Here's the most counterintuitive lesson I've learned. When AI writes code, your tests need to change too. Standard unit tests verify that the code does what it does. But with AI-generated code, you need tests that verify the code does what you intended.

# tests/test_order_validation_intent.py

def test_fraud_threshold_matches_business_requirement():
    """Intent: Orders above 0.7 fraud score should be rejected.
    Source: Q1 2026 chargeback analysis, see ADR-0042.
    """
    validator = OrderValidator()
    # Threshold is a business decision, not an implementation detail
    assert validator.fraud_threshold == 0.7, (
        "Fraud threshold changed from business-approved value. "
        "Requires PM sign-off before modifying. See ADR-0042."
    )

def test_circuit_breaker_fails_open_by_design():
    """Intent: When fraud service is down, approve orders.
    This is a deliberate business choice, not a bug.
    """
    validator = OrderValidator()
    validator.fraud_service = MockDownService()
    result = validator.validate(sample_order())
    # This SHOULD pass — failing open is intentional
    assert result.approved is True
    assert result.fraud_check_skipped is True

Notice how the test names and docstrings encode business intent. When an AI agent refactors this code six months from now and a test fails, the error message tells the agent (or the human reviewing its output) that this wasn't a bug — it was a deliberate choice.

Prevention: The 65% Rule Needs a 100% Understanding Rule

Here's my take after watching multiple teams scale up AI code generation: the percentage of AI-generated code should never exceed the percentage of code your team deeply understands.

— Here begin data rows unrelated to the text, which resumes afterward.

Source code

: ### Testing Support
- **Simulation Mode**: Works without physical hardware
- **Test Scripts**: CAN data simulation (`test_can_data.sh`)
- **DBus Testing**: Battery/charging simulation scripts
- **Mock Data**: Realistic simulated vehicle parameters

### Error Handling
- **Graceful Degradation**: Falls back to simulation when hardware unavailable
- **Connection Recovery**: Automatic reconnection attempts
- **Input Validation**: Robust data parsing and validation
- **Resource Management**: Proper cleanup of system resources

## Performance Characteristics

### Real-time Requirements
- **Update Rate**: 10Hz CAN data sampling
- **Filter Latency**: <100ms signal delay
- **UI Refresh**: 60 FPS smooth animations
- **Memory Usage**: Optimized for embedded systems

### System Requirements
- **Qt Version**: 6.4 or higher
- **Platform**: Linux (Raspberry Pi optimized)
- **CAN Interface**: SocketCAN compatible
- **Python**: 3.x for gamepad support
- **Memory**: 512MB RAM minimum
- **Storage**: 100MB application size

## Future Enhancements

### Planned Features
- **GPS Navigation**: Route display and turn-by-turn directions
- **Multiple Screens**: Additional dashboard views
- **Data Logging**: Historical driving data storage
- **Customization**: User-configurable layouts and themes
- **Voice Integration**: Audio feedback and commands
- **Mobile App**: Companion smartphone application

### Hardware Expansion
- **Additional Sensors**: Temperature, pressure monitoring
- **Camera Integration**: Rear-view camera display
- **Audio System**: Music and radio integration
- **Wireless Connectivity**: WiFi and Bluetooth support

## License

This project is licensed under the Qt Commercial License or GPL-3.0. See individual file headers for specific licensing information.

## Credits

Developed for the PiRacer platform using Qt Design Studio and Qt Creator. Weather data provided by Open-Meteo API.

If AI writes 65% of your code, at least 65% of your codebase needs to have clear ownership, documented intent, and recent human review. That sounds obvious, but almost nobody does it. Teams celebrate the productivity gains and skip the comprehension investment.

Whether Snap has these systems in place, I have no idea. But the broader trend is clear — companies are scaling AI code generation faster than they're scaling the practices needed to maintain it.

The tools I've described aren't complicated. ADRs, consistency checks, ownership tracking, intent-based tests. None of this is rocket science. The hard part is making it habitual before your codebase becomes a black box that technically works but nobody can safely change.

Start with the ADRs. That alone will save you more debugging hours than any AI agent will create.